I headed out early this morning; the weather was crisp and cool when I left my house at 7:30 but I knew that by 9 things would be much warmer. Layers were the order of the day. The forecast was for sunny at 63 or so by race time.
I spent some time before the race putting race flyers for my own race (next weekend!!) out on cars in the lot before I met up with my friends, did the final potty stop and got in line. One of us went to the front, one to the middle, and I headed to the back.
We started out and I got into a groove quickly. We started just outside the ballpark, through the neighborhoods nearby, and quickly entered the park. It was just gorgeous out. Sunny and once we got into the park, which is basically Long Island Sound frontage, there was a great breeze (actually more like a headwind, but I was trying to stay positive) keeping things comfortable.
The first mile passed quickly. I felt good. My last race, the 10K a few weeks ago, left me feeling a little demoralized. The wheels had come off so badly. In a 10K, I’m near the last, no matter what. People don’t walk a 10K. But in a 5K, you’ll get a lot more casual types, people who are willing to walk the whole thing. So as I passed this person or that, keeping a steady, even pace, I felt my confidence build.
The course was super flat, so I easily passed the water station without stopping and kept going. I was pushing at mile 2, but still feeling OK. No hills will do that to you. The view was spectacular, I was listening to my tunes and generally feeling good.
We left the park again around mile 2.5. I knew we didn’t have much further to go, and I was amazed at how good I still felt. I hadn’t needed to walk even once. Normally I hit a wall somewhere, or a hill, or something, and have to slow down. Not so today. I kept cruising along, picking off a few more people as I went.

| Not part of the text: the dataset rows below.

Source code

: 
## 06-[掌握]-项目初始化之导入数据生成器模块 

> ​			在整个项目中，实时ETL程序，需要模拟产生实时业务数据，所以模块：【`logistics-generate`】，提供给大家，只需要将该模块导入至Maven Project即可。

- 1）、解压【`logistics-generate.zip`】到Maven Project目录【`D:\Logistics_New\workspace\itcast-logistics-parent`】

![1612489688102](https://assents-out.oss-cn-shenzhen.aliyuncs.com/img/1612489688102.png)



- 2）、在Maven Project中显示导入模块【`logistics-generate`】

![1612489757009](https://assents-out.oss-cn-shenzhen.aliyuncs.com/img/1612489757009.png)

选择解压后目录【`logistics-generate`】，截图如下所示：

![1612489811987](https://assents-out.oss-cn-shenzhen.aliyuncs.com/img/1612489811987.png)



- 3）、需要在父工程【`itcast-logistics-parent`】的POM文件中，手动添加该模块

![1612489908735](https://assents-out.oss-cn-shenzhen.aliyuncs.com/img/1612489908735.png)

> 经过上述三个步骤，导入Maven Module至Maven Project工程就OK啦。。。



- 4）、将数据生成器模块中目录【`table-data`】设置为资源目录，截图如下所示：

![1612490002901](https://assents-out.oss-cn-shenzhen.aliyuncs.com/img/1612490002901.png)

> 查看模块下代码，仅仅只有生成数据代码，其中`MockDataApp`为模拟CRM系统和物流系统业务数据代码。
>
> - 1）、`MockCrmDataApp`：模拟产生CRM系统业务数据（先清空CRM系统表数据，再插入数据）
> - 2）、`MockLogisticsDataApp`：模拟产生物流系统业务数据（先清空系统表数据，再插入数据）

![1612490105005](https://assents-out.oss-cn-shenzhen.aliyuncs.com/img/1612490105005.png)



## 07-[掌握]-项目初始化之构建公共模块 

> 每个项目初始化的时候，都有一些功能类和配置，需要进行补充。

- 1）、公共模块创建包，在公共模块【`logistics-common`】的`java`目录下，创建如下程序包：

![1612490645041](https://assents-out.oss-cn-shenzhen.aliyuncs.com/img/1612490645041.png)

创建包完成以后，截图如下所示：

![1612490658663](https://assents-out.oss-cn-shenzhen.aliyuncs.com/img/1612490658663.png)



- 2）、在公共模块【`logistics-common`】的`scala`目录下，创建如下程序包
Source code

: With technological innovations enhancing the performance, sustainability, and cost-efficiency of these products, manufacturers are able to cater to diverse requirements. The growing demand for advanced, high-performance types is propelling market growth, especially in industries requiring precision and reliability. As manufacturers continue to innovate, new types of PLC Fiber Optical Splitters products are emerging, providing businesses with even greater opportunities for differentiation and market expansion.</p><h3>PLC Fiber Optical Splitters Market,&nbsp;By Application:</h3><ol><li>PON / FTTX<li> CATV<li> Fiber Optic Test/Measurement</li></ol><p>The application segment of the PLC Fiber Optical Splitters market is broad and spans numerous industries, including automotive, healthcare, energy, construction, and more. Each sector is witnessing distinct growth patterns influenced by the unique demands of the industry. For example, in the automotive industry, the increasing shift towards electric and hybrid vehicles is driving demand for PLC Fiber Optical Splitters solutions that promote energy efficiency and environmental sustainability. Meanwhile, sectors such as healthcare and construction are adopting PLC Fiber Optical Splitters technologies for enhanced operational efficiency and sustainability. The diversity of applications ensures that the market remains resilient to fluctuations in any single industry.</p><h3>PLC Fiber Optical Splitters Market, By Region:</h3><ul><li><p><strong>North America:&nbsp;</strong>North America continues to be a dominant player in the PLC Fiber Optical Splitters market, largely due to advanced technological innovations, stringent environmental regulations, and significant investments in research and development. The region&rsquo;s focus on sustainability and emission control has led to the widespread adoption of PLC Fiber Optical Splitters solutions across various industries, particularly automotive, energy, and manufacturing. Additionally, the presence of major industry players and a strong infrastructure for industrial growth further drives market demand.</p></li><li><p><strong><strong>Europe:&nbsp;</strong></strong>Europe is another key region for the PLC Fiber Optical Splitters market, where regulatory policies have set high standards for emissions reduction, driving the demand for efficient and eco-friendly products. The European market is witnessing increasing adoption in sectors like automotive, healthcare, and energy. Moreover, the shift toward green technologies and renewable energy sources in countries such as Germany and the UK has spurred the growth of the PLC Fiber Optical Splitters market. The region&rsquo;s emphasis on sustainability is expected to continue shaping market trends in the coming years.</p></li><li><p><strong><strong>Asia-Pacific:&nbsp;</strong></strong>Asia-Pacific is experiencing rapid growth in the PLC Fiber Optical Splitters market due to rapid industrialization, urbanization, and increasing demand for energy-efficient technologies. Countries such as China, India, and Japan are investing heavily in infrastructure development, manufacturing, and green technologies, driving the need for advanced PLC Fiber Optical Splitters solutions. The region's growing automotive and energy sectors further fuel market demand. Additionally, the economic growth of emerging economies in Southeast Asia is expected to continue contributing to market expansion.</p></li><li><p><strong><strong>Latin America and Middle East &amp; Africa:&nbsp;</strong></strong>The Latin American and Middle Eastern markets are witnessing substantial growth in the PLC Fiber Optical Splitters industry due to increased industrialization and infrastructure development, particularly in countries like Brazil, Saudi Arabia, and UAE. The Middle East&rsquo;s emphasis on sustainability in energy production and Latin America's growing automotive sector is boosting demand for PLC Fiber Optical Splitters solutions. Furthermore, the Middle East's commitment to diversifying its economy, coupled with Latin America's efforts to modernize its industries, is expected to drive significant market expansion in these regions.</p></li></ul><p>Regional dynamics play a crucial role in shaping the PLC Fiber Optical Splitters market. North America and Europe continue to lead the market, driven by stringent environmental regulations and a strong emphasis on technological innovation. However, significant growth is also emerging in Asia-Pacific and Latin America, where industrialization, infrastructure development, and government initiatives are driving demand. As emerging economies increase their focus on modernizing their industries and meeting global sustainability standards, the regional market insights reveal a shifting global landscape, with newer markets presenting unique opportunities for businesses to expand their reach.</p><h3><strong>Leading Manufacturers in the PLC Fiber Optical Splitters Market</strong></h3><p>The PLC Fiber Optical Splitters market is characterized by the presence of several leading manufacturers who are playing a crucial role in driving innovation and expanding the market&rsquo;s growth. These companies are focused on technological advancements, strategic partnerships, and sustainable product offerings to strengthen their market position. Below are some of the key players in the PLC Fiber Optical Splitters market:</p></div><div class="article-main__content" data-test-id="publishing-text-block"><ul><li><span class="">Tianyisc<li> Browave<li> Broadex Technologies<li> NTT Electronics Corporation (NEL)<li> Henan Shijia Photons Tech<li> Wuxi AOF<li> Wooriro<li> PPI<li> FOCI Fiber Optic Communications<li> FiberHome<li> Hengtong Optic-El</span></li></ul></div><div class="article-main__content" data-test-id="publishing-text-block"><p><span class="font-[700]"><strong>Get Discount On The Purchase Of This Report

We neared the ballpark and I realized I was not terribly far off my PR of 35 and change. I wasn’t sure how far I had left to go, but I tried to push myself as much as I could. There was the 3 mile marker just as we entered the ballpark and I knew I was going to come in under 36. I’ve only run four 5Ks under 36, so this was great news. Not one of those races had temps above 55 degrees, so this was even better news.
I ran as fast as I could towards the finish and knew I’d done well. I wasn’t sure how well, but I knew I’d done well. I found my friends one after the other, and was shocked to find that they hadn’t done so well. Granted, they all had finished before me, but they hadn’t enjoyed their races. They told me they’d had to walk, they felt tired, they weren’t happy with their runs at all. For me, I knew I’d run the best race I could, and that felt pretty good.
I needed the win. I’m going into my own race next week and I don’t want to embarrass myself by pulling a 39 minute run. Granted, that could still happen. Our course is hilly and it could be hot next week. But I wanted to prove that I had the juice to do well today.
I took in the post race glow of free Italian Ice and water and took my time before heading back to my car. After I got home I found that I actually PRed today. By one second. One second. 35:25. But I’ll take it. Especially considering this race was probably 15 degrees warmer than my other similar time? It’s definitely a PR.